Léopold Survage was a French painter of Russian-Danish-Finnish descent born in Vilmanstrand, Finland

At a young age, Survage was directed to enter the piano factory operated by his Finnish father. He learned to play piano, then completed a commercial diploma in 1897. After a severe illness at the age of 22, Survage rethought his career and entered the Moscow School of Painting, Sculpture and Architecture. Introduced to the modern movement through the collections of Sergei Shchukin and Ivan Morozov, he cast his lot with the Russian avant-garde and, by 1906, was loosely affiliated with the circle of the magazine Zolotoye runo (Golden fleece) He met Alexander Archipenko, exhibiting with him in the company of David Burlyuk, Vladimir Burlyuk, Mikhail Larionov and Natalia Goncharova.

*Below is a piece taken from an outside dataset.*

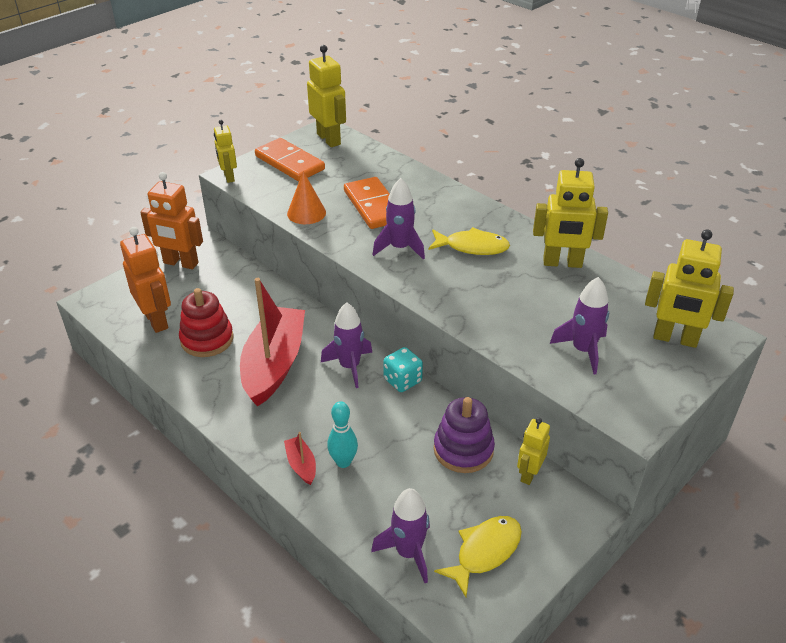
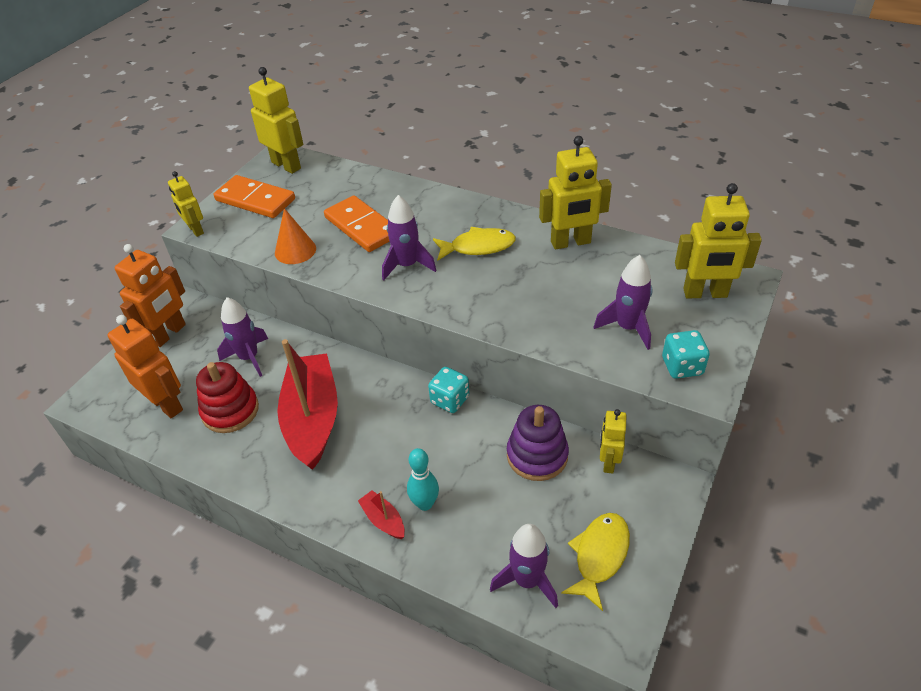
camera: 15 degrees left, 5 degrees up
(180, 263) = (169, 334): orange robot -> orange robot turned 60 degrees counterclockwise
(349, 366) = (391, 400): purple rocket -> purple rocket (249, 358)
(620, 397) = (682, 366): none -> turquoise dice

With Hélène Moniuschko, later his wife, he travelled to Western Europe, visiting Paris in July 1908. The couple eventually settled in Paris where Survage worked as a piano tuner and briefly attended the short-lived school run by Henri Matisse. He exhibited with the Jack of Diamonds group in Moscow in 1910 and first showed his work in France - at the urging of Archipenko - in the Salon d'Automne of 1911.

In 1913, Survage produced abstract compositions using colour and movement to evoke a type of musical sensation. Entitled Rythmes Colorés, he planned to animate these illustrations by means of film to form "symphonies en couleur". He saw these abstract images as flowing together, but he exhibited the ink wash drawings separately at the Salon d'Automne in 1913 and Salon des Indépendants in 1914. Articles on these works were published by Guillaume Apollinaire (Paris-J., July 1914) and Survage himself (Soirées Paris, July–August 1914). In June 1914, in order to develop his idea, Survage unsuccessfully applied to the Gaumont Film Company for a patent. Had he been able to raise the funds, he would have preceded Viking Eggeling and Hans Richter as the first to develop abstract films.

Beginning in 1917, Survage shared a studio with Amedeo Modigliani in Paris. Survage later moved to Nice and, over the next eight years, produced highly structured oils and works on paper linked together by a series of leitmotifs, repeating groups of symbolic elements - man, sea, building, flower, window, curtain, bird - as if they were protagonists in a series of moving images. The influence may have been Marc Chagall's, an artist well known for his insertions of floating couples, cows, roosters, and sundry Jewish iconography.

By 1922, Survage had begun to move away from Cubism in favour of the neo-classical form. He was perhaps influenced by commissions for Serge Diaghilev's Ballets Russes, beginning with sets and costumes for Igor Stravinsky's opera buffa Mavra at the Paris Opéra in 1922. Although mainly a painter, he also produced stage, tapestry, and textile designs during this period (notably for the house of Chanel in 1933). Toward the end of the 1930s, as a result of his contact with André Masson and the Surrealists, Survage became increasingly charmed by symbols and mysticism. The curvilinear forms that had previously dominated his compositions came, once again, under the control of geometric structure.

Survage was inducted into France's Légion d'Honneur in 1963. He died on 31 October 1968.